13 Assassins

Sweat, swords, and Samurai leave ADAM LANDA feeling lucky.

Arnold Schwarzenegger Japan Japanese katana samurai Seven Samurai Takashi Miike

Directed by Takashi Miike

Seen at Cambridge Arts Picturehouse

[rating: 4/5]

Samurai, ultraviolence and flaming oxen – 13 Assassins delivers action and blood by the gallon. The last hour of the film alone would impress Rambo. But what makes Assassins such a satisfying overall experience is that this isn’t just another Asian popcorn flick – Takashi Miike (best known for Audition) proves to be a smart filmmaker, challenging our brains as well as our stomachs.

The film takes place in Feudal Japan, where the depraved Lord Naritsugu’s outrageous actions threaten to shatter the uneasy peace. It is decided that Naritsugu (a splendidly creepy Goro Inagaki) must be ‘removed’ by releasing a team of elite samurai to ambush and murder him (of course!).

What follows is a pretty traditional ‘men on a mission’ tale, familiar to anyone who’s seen Seven Samurai (clearly a big inspiration) or the like. Our heroes train, grimace, philosophise over duty and honour, and then murder the heck out of armies of men. It’s all done pretty well; Miike knows how to tell a story, and the protagonists are believable and likeable. Little splashes of physical humour spice up a story that is both easy to follow and very satisfying.

The only sections that don’t feel as natural are early in the film, where we are shown ‘just how evil the baddie is’. It does the job well, but maybe a bit too well – Naritsugu’s depredations could have jumped out of one of Miike’s horror films, and don’t connect very well with the more traditional style of the rest of the movie.

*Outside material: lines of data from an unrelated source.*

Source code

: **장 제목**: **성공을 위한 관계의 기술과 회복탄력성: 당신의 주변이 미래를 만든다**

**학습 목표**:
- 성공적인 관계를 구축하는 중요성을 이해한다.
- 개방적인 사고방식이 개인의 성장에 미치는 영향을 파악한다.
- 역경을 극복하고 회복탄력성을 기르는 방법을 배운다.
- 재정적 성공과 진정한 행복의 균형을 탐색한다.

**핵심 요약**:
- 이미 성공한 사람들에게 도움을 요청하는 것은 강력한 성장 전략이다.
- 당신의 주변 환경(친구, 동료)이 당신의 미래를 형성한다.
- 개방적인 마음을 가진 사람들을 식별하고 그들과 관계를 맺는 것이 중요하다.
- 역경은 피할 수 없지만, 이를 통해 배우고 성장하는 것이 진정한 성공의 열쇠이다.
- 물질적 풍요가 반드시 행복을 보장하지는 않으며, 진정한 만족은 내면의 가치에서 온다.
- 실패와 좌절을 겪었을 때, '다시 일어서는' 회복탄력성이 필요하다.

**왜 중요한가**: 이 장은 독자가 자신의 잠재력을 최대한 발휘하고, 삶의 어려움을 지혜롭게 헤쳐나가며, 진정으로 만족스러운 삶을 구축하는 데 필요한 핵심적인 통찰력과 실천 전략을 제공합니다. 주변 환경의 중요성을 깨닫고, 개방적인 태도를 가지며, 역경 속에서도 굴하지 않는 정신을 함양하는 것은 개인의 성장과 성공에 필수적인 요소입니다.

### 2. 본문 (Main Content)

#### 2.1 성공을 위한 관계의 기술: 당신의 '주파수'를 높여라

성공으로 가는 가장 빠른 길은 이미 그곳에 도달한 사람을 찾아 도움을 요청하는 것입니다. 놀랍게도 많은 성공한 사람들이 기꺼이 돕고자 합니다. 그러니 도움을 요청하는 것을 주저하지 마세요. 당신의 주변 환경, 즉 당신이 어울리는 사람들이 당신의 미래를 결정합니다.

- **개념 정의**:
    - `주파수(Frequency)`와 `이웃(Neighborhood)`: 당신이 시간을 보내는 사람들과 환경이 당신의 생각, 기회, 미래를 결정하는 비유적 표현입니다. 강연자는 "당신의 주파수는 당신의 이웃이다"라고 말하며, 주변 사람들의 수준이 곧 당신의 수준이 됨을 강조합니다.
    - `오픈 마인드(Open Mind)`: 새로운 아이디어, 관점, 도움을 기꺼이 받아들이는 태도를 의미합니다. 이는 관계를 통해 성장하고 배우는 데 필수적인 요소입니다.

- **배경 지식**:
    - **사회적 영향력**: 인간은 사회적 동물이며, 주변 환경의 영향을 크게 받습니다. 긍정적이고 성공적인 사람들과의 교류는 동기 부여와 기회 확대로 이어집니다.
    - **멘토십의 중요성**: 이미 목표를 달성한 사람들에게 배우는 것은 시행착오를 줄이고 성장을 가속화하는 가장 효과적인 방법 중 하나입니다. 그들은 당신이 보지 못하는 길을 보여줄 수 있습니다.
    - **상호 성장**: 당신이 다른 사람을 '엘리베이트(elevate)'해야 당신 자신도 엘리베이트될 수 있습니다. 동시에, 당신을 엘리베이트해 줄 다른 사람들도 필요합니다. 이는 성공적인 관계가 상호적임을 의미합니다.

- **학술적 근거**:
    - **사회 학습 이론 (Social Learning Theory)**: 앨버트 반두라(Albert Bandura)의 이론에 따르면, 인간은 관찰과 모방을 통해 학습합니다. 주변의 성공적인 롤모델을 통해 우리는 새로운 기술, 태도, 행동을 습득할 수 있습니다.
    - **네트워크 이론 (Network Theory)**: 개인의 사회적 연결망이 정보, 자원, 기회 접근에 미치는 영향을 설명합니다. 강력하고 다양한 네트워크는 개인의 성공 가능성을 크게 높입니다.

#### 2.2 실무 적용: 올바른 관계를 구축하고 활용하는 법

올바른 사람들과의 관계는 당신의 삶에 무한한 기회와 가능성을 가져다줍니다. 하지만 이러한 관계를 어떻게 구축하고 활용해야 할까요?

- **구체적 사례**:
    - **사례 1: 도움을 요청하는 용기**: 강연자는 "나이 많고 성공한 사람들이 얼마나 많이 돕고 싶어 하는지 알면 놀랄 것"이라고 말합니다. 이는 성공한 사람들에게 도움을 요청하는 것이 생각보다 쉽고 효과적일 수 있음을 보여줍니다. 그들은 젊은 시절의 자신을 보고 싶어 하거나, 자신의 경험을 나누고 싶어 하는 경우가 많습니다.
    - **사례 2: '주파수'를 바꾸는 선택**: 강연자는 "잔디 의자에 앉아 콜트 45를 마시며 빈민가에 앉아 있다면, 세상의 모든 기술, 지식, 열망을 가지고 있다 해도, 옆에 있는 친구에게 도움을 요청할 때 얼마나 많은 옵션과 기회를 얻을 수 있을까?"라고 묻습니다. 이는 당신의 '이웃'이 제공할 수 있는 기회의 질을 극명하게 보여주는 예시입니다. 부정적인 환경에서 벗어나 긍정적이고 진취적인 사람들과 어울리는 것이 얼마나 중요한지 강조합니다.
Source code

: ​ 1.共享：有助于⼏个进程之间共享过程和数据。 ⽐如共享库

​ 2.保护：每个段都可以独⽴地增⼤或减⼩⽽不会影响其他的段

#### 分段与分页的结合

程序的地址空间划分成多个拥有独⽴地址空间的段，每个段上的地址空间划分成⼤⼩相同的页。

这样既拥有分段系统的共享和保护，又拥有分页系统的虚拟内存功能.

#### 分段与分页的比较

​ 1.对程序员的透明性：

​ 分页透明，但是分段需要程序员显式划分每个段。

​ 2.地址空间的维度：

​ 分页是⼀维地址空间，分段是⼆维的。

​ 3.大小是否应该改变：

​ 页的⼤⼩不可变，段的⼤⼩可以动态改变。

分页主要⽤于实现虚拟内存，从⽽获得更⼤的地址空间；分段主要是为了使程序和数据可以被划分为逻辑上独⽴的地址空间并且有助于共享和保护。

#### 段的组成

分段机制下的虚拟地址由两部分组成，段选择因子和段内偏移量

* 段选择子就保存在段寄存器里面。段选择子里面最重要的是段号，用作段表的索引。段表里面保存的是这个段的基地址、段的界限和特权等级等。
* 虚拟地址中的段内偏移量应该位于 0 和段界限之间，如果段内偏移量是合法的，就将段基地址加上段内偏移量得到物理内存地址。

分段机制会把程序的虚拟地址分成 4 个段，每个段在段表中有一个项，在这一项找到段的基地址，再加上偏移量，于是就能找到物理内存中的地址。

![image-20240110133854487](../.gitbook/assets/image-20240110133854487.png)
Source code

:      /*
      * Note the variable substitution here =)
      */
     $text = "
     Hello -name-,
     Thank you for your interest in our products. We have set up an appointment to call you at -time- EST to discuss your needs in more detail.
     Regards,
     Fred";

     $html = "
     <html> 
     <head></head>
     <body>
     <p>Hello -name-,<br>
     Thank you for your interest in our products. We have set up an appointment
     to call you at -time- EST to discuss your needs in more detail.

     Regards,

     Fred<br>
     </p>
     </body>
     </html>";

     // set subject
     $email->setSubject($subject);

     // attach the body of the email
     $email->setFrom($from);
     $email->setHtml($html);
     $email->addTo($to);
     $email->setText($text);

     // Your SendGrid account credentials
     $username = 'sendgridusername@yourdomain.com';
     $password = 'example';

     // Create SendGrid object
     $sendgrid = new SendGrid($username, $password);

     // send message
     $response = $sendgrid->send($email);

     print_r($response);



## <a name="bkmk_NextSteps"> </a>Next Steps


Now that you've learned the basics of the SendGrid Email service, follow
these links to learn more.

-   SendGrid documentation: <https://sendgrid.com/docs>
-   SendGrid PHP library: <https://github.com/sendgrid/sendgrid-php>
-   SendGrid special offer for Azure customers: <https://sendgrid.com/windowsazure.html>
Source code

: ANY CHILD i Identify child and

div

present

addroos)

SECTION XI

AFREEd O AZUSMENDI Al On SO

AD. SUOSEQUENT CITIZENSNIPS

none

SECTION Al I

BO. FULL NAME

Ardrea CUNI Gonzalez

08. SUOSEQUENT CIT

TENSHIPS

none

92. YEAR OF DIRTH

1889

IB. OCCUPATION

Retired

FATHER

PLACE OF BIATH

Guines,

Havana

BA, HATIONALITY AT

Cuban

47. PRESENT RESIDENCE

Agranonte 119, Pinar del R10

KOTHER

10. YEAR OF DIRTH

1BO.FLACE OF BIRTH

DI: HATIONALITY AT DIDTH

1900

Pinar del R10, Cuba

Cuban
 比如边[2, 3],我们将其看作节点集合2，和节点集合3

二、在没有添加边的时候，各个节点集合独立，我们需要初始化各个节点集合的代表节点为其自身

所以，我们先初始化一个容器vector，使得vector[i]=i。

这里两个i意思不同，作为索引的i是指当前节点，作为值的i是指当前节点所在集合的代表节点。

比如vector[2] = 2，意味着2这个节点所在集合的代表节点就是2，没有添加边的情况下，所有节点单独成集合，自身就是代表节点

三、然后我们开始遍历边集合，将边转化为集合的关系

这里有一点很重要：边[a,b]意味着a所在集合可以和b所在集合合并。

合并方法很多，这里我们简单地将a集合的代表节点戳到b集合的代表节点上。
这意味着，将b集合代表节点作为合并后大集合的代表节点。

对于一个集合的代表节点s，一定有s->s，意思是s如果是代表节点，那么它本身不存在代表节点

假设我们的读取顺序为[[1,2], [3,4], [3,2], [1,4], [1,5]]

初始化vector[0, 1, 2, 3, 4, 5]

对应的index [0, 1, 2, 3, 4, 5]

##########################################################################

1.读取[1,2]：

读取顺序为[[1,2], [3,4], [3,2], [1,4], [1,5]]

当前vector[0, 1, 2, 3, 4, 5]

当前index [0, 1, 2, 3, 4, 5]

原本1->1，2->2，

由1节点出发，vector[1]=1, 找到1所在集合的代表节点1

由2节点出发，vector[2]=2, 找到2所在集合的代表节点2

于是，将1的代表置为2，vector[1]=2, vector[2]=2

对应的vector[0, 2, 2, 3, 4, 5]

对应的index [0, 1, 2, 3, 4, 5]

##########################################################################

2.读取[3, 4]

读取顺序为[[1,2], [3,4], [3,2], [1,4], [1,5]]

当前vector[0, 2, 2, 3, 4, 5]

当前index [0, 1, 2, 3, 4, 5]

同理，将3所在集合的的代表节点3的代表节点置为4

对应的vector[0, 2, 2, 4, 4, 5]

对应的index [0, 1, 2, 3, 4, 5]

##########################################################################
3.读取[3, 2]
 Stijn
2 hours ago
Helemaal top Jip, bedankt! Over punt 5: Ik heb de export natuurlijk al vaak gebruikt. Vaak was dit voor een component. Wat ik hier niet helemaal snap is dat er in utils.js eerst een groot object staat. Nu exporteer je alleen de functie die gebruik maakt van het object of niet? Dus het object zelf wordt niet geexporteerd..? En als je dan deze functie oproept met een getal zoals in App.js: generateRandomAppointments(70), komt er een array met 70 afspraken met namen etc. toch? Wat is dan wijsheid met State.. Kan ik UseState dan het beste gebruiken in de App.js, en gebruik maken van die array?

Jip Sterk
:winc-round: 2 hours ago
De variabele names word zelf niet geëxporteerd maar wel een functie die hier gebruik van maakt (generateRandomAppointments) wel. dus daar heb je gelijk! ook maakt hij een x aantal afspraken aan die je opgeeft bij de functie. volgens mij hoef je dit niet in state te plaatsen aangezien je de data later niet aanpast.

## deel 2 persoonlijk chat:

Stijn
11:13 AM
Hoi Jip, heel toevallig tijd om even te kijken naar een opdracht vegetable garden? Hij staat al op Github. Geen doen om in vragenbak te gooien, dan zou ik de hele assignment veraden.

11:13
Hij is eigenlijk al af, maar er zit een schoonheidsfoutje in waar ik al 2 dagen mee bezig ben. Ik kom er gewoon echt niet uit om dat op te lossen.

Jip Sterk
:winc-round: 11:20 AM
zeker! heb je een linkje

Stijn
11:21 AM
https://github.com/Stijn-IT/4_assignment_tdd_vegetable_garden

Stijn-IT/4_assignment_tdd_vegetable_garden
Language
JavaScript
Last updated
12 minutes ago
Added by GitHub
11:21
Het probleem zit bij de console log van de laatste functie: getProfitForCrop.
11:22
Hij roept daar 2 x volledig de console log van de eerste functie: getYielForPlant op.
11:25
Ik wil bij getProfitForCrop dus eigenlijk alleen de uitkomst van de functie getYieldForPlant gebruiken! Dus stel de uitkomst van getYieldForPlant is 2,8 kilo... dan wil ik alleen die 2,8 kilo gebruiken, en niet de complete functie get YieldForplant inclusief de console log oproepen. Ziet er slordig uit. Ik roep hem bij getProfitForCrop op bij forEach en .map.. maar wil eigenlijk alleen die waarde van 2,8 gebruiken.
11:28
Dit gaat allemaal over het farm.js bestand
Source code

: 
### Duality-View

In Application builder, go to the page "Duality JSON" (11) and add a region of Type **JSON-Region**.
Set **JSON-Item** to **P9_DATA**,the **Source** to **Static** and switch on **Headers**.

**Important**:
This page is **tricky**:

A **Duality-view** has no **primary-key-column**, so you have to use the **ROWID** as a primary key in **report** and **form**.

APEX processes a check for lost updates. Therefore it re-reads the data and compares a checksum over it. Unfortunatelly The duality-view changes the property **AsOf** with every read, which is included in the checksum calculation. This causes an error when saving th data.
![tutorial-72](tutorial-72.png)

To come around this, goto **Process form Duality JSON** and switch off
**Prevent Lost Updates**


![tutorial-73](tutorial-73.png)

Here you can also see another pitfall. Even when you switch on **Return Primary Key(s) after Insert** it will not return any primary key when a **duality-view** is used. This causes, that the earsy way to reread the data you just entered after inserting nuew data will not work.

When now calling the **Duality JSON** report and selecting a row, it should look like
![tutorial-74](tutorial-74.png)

Rather than plumping for the standard ‘old vs. new ideology’ debate, 13 Assassins pits ‘old vs. even older’. The villain takes noble power to the extreme – in his twisted mind, his status grants him the right to do whatever he wants. On the other hand, our heroes feel that the right and honourable path is to massacre this villainous lunatic, and if they die gloriously, all the better! The most tragic and thought-provoking character is the villain’s chief bodyguard (Masachika Ichimura). Although appalled by his master’s ways, he defends him with his life out of a misplaced sense of duty.

But let’s face it: nice as it is for action flicks to be smart, the audience isn’t showing up to satisfy their raging intellects. Fortunately, Miike delivers the action spectacularly. The last hour of the film consists of breath-taking, non-stop violence in the style of an ‘80s-era Schwarzenegger movie. Our heroes massacre their way through literally hundreds of soldiers (the line ‘70 down, 130 to go!’ got a cheer), but the stunning action never gets boring.

CGI is used sparingly, and the fighting feels very real. Forget giant computer-animated robots: 13 Assassins shows us just what it’s like to be hacked up with a katana, and it ain’t pretty. The sound is fantastic: the clashing blades and crunching bones are sickeningly satisfying. The visuals are amazing too – the Japanese mountains are gorgeously shot, and the costumes are a real treat (although by the end of the film they can barely be made out beneath the mud and blood).

Whilst not for the faint-hearted, 13 Assassins is one of the best action films in recent years. If you like epic screen violence, Japanese cinema and really smart storytelling, then this is one film you won’t want to miss.